Deputado aciona contra check-in no Gov
Criticado por entidades que defendem a privacidade e por brasileiros em geral, o check-in obrigatório no aplicativo Gov.br, um dos piores em usabilidade, finalmente tem um deputado combatendo a merida. É o estadual da Bahia Leandro de Jesus (PL), que entrou com uma ação na Justiça Federal.
Ela pede a suspensão do check-in digital obrigatório em hotéis e pousadas, "decretado" pelo Ministério do Turismo através da exigência de Ficha Nacional de Registro de Hóspedes. Todos os dados dos hóspedes ficam à disposição do governo, incluindo informações de viagem e preços.
Leandro de Jesus afirma que o Ministério extrapolou sua competência e que a nova exigência só poderia ser feita através de lei aprovada pelo Congresso. “Estamos diante de uma inovação normativa feita por ato infralegal, o que viola diretamente o princípio da legalidade”, diz.
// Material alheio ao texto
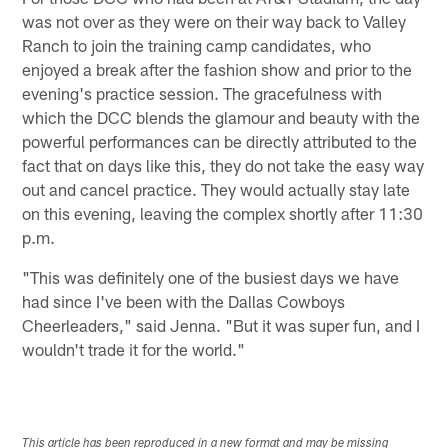
was not over as they were on their way back to Valley
Ranch to join the training camp candidates, who
enjoyed a break after the fashion show and prior to the
evening's practice session. The gracefulness with
which the DCC blends the glamour and beauty with the
powerful performances can be directly attributed to the
fact that on days like this, they do not take the easy way
out and cancel practice. They would actually stay late
on this evening, leaving the complex shortly after 11:30
p.m.
"This was definitely one of the busiest days we have
had since I've been with the Dallas Cowboys
Cheerleaders," said Jenna. "But it was super fun, and I
wouldn't trade it for the world."
This article has been reproduced in a new format and may be missing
Para o deputado, a privacidade e até a segurança das famílias e viajantes é violada com a coleta de dados como nome, CPF, endereço, cidade de origem e destino, meio de transporte, data e horário de chegada e saída. Todas informações que, na mão de hackers, se tornam armas perigosas.
Bancos de dados do governo já foram hackeados várias vezes, vazando dados como estes. Com eles, ladrões sabem quando a casa estará vazia, um sequestrador (ou até um assassino) podem escolher o momento ideal para o crime, golpistas podem aproveitar a ausência para enganar parentes e amigos.
Leandro aponta um conflito com a Lei Geral de Proteção de Dados, "especialmente quanto à finalidade e ao armazenamento das informações, porque a centralização desses dados em uma base nacional amplia o potencial de uso indevido".
"O Estado passa a concentrar dados sensíveis dos cidadãos sem uma base legal específica e com finalidades genéricas", destaca. Além disso, os meios de hospedagem vão gastar mais para atualizar computadores e sistemas, ou bancar mudanças de procedimentos.
"A obrigatoriedade ofende a livre iniciativa ao impor um padrão único para todo o setor", diz o deputado, que também cita o monitoramento de deslocamentos das pessoas e o acesso a gastos das famílias por setores vedados para este tipo de informação.